Merci à la famille Soumet.
Baurech le mercredi 9 décembre 2009
De temps en temps, sur les ondes de radio et de télévision, on entend parler « de justes ». Ce terme de « justes » porte une signification précise: ce sont les gens qui pendant la dernière guerre, au mépris de leur sécurité, ont sauvé des juifs, enfants ou adultes, les soustrayant aux griffes de l’occupant et de leurs complices. C’était un acte de bravoure - et de dignité, aurait dit mon père - engagé sans force, sans argent, sans intérêt, en utilisant simplement les armes de l’amour, et du respect de l’humanité.
Moi, enfant né en 1958, comme mes frère et sœur, je n’appartiens pas à la religion juive. Je n’ai pas connu cette guerre et pas davantage l’oppression nazie. Mais alors, pourquoi tout au long des ces 40 dernières années, chaque fois que j’entendais parler de ces « justes » pourquoi est ce que je pensais « moi aussi, j’en connais, des justes… » ?
Le 6 décembre 1971, ma petite famille Capdessus tombe sans comprendre dans un trou. Un trou noir, sans fond, ni fin, ni lumière. Autour de nous, tout change de goût, de couleur, d’allure, d’intérêt. Notre vie ne sera plus jamais comme avant. Autour de nous, se crée une zone grise qui essaie de nous aspirer. En quelques jours, notre mère perd le sourire, les gens nous regardent d’une façon différente, nous sentons sur nos épaules une énorme masse, la fête nous fait peur, nous avons froid, nous en voulons à la terre entière, le temps s’arrête...
Nous sommes des enfants (29 ans à nous trois) et nous sommes incapables de mettre des mots là-dessus.
Quarante ans après, je me demande si je ne sens pas encore ce poids sur mes maigres petites épaules.
Après ce début décembre froid et humide vient alors la fin décembre froide et triste. Cette fin décembre est alors, normalement, occupée par diverses fêtes et repas familiaux. Alors que nous nous préparions, sans rien comprendre, à aborder cette nouvelle période, si difficile, nous avons l’immense surprise de voir que le sol aussi se dérobait sous nos pieds. Tout s’effondrait, pour des prétextes dérisoires, la famille, enfin ce que l’on croyait être notre famille, nous tournait le dos. Nous nous retrouvions seuls. Notre mère qui faisait déjà tout pour nous, allait passer ce premier Noël seule avec ses trois enfants…
Et voilà qu’entrent en scène, Dédé et Pierrot, nos sauveurs de Noël, nos sauveurs de fête, nos sauveurs de sourire de notre mère, nos sauveurs de vacances à Banyuls, nos sauveurs de randonnées....
Ce qui n’est pas rien.
En effet, spontanément, dès qu'ils ont connaisssance de ce nouvel évènement, en quelques minutes, sans réflechir, ils bouchent le trou qui vient de s'ouvrir dans le sol, sous nos pieds: Ils nous invitent chez eux pour le jour de Noël.

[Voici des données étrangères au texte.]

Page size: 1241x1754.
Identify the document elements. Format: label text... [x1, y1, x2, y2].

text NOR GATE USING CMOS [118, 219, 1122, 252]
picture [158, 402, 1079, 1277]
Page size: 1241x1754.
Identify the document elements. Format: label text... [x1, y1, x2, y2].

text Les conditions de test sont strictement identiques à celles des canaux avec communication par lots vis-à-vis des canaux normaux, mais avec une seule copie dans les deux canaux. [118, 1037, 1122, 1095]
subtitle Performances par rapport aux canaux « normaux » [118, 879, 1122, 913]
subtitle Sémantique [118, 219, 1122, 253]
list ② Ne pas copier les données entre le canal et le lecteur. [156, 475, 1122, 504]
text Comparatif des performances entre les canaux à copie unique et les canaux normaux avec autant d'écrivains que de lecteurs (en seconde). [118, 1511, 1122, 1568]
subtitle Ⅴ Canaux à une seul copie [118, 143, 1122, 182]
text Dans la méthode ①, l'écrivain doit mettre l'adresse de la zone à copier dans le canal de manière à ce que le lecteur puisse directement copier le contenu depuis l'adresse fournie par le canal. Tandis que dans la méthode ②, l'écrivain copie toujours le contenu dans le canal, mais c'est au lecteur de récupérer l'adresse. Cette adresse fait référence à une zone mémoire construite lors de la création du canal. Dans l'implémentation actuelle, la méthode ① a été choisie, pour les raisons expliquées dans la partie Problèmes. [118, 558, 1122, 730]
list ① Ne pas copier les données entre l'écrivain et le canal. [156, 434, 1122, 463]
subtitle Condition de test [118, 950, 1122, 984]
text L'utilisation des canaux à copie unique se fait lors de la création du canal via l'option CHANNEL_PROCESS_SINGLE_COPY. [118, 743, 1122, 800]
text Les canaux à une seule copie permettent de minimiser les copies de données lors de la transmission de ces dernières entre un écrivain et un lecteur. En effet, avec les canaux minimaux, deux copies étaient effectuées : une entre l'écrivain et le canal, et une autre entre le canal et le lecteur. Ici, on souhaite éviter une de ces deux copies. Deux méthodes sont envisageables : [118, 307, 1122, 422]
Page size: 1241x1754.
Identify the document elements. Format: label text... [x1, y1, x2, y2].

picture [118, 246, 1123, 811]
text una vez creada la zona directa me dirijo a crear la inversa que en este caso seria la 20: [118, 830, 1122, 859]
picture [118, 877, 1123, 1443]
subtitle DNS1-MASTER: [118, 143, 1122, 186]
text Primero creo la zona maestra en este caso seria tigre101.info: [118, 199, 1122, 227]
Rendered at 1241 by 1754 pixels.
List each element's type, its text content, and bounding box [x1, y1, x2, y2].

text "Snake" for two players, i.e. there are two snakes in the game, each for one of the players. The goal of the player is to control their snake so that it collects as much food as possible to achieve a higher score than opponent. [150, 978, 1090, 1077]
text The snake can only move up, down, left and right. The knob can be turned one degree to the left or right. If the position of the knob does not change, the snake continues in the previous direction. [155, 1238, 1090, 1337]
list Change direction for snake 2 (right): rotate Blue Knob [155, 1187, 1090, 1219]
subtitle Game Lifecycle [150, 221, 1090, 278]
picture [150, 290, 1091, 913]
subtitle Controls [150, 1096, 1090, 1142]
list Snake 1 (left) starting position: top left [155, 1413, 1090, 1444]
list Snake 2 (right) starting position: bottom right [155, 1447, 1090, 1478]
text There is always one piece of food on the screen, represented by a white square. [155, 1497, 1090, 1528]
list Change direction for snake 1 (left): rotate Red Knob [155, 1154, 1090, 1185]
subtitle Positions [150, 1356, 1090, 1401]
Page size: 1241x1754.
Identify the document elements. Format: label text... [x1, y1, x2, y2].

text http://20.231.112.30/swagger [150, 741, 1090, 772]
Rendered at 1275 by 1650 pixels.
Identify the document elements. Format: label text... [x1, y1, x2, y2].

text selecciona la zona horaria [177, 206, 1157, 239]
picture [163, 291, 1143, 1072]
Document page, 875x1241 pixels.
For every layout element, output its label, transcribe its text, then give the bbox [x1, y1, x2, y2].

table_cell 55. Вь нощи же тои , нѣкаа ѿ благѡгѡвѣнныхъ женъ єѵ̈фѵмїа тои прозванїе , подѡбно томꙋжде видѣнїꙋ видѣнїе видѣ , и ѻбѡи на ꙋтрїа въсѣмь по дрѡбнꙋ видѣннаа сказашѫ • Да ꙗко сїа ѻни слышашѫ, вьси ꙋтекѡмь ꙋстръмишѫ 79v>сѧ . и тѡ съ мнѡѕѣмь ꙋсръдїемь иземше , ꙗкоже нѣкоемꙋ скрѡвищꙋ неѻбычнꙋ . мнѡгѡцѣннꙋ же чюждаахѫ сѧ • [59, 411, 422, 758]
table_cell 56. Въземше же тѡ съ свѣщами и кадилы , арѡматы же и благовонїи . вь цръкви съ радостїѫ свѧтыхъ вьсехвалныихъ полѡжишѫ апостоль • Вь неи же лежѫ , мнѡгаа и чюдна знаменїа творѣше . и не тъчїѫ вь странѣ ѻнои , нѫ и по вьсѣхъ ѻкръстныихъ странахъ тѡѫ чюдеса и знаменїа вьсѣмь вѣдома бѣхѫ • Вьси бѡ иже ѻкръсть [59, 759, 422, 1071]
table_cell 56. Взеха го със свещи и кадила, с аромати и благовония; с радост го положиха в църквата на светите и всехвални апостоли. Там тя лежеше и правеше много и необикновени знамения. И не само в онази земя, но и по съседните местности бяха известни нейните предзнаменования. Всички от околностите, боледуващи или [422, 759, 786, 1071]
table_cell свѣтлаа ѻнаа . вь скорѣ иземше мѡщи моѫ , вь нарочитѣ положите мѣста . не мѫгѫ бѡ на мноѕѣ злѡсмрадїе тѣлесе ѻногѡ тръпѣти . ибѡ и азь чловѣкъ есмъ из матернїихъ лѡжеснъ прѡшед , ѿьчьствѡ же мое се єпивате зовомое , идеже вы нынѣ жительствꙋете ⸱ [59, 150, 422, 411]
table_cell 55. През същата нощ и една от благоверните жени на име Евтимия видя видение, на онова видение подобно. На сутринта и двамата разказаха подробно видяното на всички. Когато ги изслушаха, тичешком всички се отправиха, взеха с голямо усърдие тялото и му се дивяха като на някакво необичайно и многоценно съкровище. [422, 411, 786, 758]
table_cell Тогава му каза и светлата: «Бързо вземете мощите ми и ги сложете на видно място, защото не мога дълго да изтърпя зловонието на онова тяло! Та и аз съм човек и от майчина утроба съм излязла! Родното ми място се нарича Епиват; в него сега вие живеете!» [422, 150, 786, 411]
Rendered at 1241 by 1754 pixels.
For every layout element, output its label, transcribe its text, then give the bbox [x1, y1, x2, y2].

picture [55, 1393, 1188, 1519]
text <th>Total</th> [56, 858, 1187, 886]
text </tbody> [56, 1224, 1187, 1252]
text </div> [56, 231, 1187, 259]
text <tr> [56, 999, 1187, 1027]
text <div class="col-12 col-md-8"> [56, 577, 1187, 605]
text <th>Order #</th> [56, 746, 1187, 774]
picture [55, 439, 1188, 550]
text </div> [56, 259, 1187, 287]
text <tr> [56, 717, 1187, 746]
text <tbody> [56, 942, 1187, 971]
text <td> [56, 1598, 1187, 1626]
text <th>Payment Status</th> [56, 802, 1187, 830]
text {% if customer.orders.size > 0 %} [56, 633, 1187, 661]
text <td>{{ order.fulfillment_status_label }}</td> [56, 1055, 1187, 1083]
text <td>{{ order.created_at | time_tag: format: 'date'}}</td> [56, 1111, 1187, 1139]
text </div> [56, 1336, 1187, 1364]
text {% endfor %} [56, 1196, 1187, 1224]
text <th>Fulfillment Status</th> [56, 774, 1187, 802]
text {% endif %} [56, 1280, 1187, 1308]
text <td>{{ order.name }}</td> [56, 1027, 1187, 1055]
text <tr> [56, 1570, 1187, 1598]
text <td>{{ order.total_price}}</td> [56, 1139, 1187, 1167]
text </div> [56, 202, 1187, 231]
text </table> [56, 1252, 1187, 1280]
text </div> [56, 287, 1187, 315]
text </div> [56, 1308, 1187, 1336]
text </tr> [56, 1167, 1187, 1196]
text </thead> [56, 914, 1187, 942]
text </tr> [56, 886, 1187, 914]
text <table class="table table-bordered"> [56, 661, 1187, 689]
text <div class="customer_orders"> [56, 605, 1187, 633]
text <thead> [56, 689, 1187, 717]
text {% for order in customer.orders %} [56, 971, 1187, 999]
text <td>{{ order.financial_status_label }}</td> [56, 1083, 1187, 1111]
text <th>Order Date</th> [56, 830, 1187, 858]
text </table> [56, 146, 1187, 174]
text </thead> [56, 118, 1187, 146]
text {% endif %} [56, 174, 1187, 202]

Ainsi pendant des années, nous passerons la journée de Noël à Serres Castet ou dans le logement de l’école ou dans la maison familiale. Pas une fois en passant, par hasard, non 8, 10 fois, consécutives, jusqu'à ce que la vie nous laisse construire nos Noëls d’adultes.
Ce ne sera pas le grand Noël que nous avions connu mais c’était un vrai repas de Noël avec beaucoup de gaieté, de rires, de gentillesse, d’accueil, d’affection et de très bonnes choses à manger.
Enfants, nous jouions avec nos jouets ou avec ceux de Claude et d’Annie qui nous acceptaient toujours dans leur maison le jour de Noël. Il y avait toujours au fond de nous, ce poids sur notre estomac qui nous pesait toujours autant mais nous sentions aussi que cela plaisait à notre mère d’être là et cela nous faisait du bien. Nous n'aurions pas aimé passer cette journée seuls dans le logement de l'école ou dans notre maison de Buros. Madame S............Mère que nous appelions tout naturellement Mamie, douce et souriante, nous accueillait, elle aussi, du mieux qu’elle pouvait.
Alors nous n’étions pas heureux, ce n’était pas possible d’être heureux mais nous étions bien, à l'aise et contents d’être là.
Le temps est passé, mon petit frère Alain et Mamie, nous ont quittés mais je n'ai jamais perdu de vue ce geste formidable, unique, exceptionnel que vous avez fait pour nous et que je n'oublierai jamais.